List every line in the items below that contains the string "docs", copying each line in full.

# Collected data

+===+

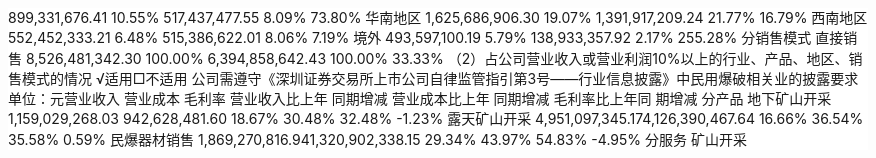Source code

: 899,331,676.41
10.55%
517,437,477.55
8.09%
73.80%
华南地区
1,625,686,906.30
19.07%
1,391,917,209.24
21.77%
16.79%
西南地区
552,452,333.21
6.48%
515,386,622.01
8.06%
7.19%
境外
493,597,100.19
5.79%
138,933,357.92
2.17%
255.28%
分销售模式
直接销售
8,526,481,342.30
100.00%
6,394,858,642.43
100.00%
33.33%
（2）占公司营业收入或营业利润10%以上的行业、产品、地区、销售模式的情况
√适用□不适用
公司需遵守《深圳证券交易所上市公司自律监管指引第3号——行业信息披露》中民用爆破相关业的披露要求
单位：元营业收入
营业成本
毛利率
营业收入比上年
同期增减
营业成本比上年
同期增减
毛利率比上年同
期增减
分产品
地下矿山开采
1,159,029,268.03
942,628,481.60
18.67%
30.48%
32.48%
-1.23%
露天矿山开采
4,951,097,345.174,126,390,467.64
16.66%
36.54%
35.58%
0.59%
民爆器材销售
1,869,270,816.941,320,902,338.15
29.34%
43.97%
54.83%
-4.95%
分服务
矿山开采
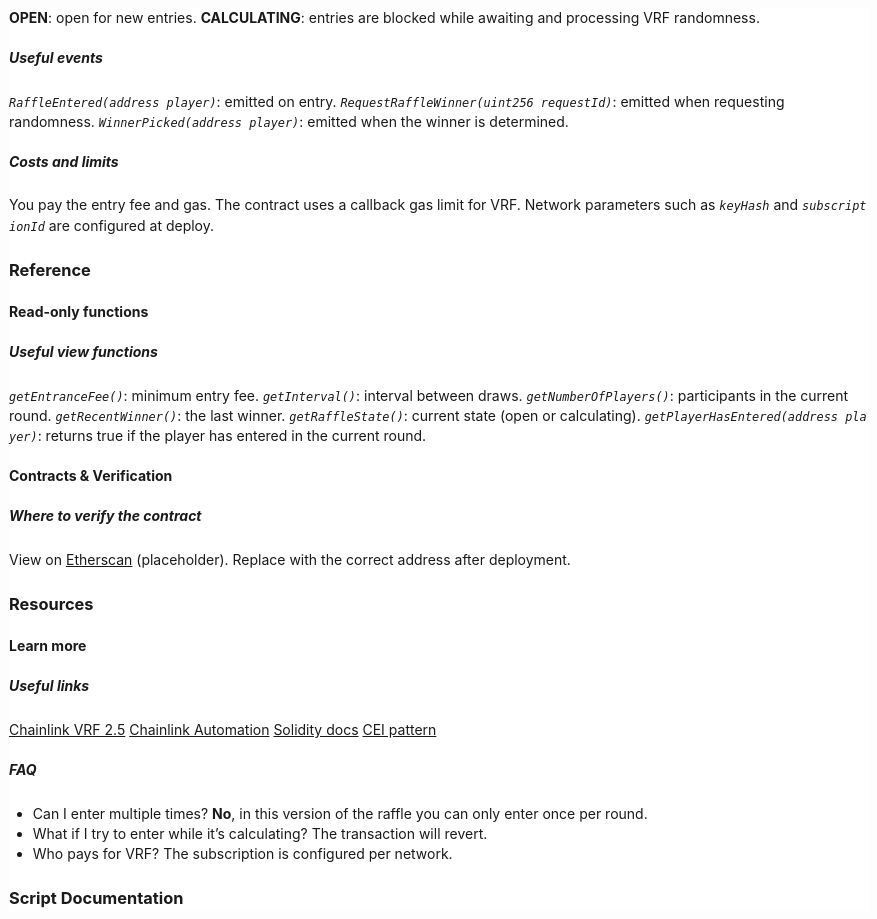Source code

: **OPEN**: open for new entries. **CALCULATING**: entries are blocked while awaiting and processing VRF randomness.

##### Useful events

_`RaffleEntered(address player)`_: emitted on entry. _`RequestRaffleWinner(uint256 requestId)`_: emitted when requesting randomness. _`WinnerPicked(address player)`_: emitted when the winner is determined.

##### Costs and limits

You pay the entry fee and gas. The contract uses a callback gas limit for VRF. Network parameters such as _`keyHash`_ and _`subscriptionId`_ are configured at deploy.

### Reference

#### Read-only functions

##### Useful view functions

_`getEntranceFee()`_: minimum entry fee.
_`getInterval()`_: interval between draws.
_`getNumberOfPlayers()`_: participants in the current round.
_`getRecentWinner()`_: the last winner.
_`getRaffleState()`_: current state (open or calculating).
_`getPlayerHasEntered(address player)`_: returns true if the player has entered in the current round.

#### Contracts & Verification

##### Where to verify the contract

View on [Etherscan](https://sepolia.etherscan.io/address/0x0000000000000000000000000000000000000000) (placeholder). Replace with the correct address after deployment.

### Resources

#### Learn more

##### Useful links

[Chainlink VRF 2.5](https://docs.chain.link/vrf)
[Chainlink Automation](https://docs.chain.link/chainlink-automation)
[Solidity docs](https://docs.soliditylang.org)
[CEI pattern](https://fravoll.github.io/solidity-patterns/checks_effects_interactions.html)

##### FAQ

- Can I enter multiple times? **No**, in this version of the raffle you can only enter once per round.
- What if I try to enter while it’s calculating? The transaction will revert.
- Who pays for VRF? The subscription is configured per network.

### Script Documentation
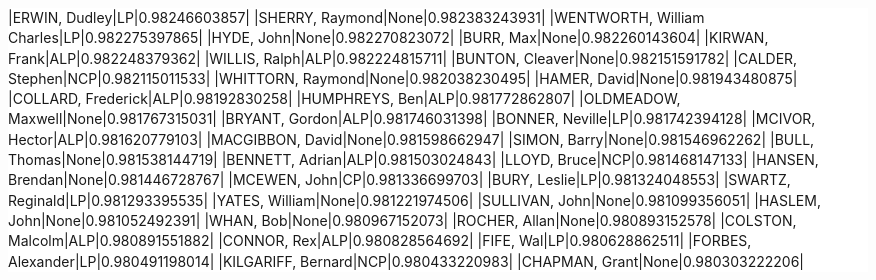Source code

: |ERWIN, Dudley|LP|0.98246603857|
|SHERRY, Raymond|None|0.982383243931|
|WENTWORTH, William Charles|LP|0.982275397865|
|HYDE, John|None|0.982270823072|
|BURR, Max|None|0.982260143604|
|KIRWAN, Frank|ALP|0.982248379362|
|WILLIS, Ralph|ALP|0.982224815711|
|BUNTON, Cleaver|None|0.982151591782|
|CALDER, Stephen|NCP|0.982115011533|
|WHITTORN, Raymond|None|0.982038230495|
|HAMER, David|None|0.981943480875|
|COLLARD, Frederick|ALP|0.98192830258|
|HUMPHREYS, Ben|ALP|0.981772862807|
|OLDMEADOW, Maxwell|None|0.981767315031|
|BRYANT, Gordon|ALP|0.981746031398|
|BONNER, Neville|LP|0.981742394128|
|MCIVOR, Hector|ALP|0.981620779103|
|MACGIBBON, David|None|0.981598662947|
|SIMON, Barry|None|0.981546962262|
|BULL, Thomas|None|0.981538144719|
|BENNETT, Adrian|ALP|0.981503024843|
|LLOYD, Bruce|NCP|0.981468147133|
|HANSEN, Brendan|None|0.981446728767|
|MCEWEN, John|CP|0.981336699703|
|BURY, Leslie|LP|0.981324048553|
|SWARTZ, Reginald|LP|0.981293395535|
|YATES, William|None|0.981221974506|
|SULLIVAN, John|None|0.981099356051|
|HASLEM, John|None|0.981052492391|
|WHAN, Bob|None|0.980967152073|
|ROCHER, Allan|None|0.980893152578|
|COLSTON, Malcolm|ALP|0.980891551882|
|CONNOR, Rex|ALP|0.980828564692|
|FIFE, Wal|LP|0.980628862511|
|FORBES, Alexander|LP|0.980491198014|
|KILGARIFF, Bernard|NCP|0.980433220983|
|CHAPMAN, Grant|None|0.980303222206|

+===+

# Final answer
[Chainlink VRF 2.5](https://docs.chain.link/vrf)
[Chainlink Automation](https://docs.chain.link/chainlink-automation)
[Solidity docs](https://docs.soliditylang.org)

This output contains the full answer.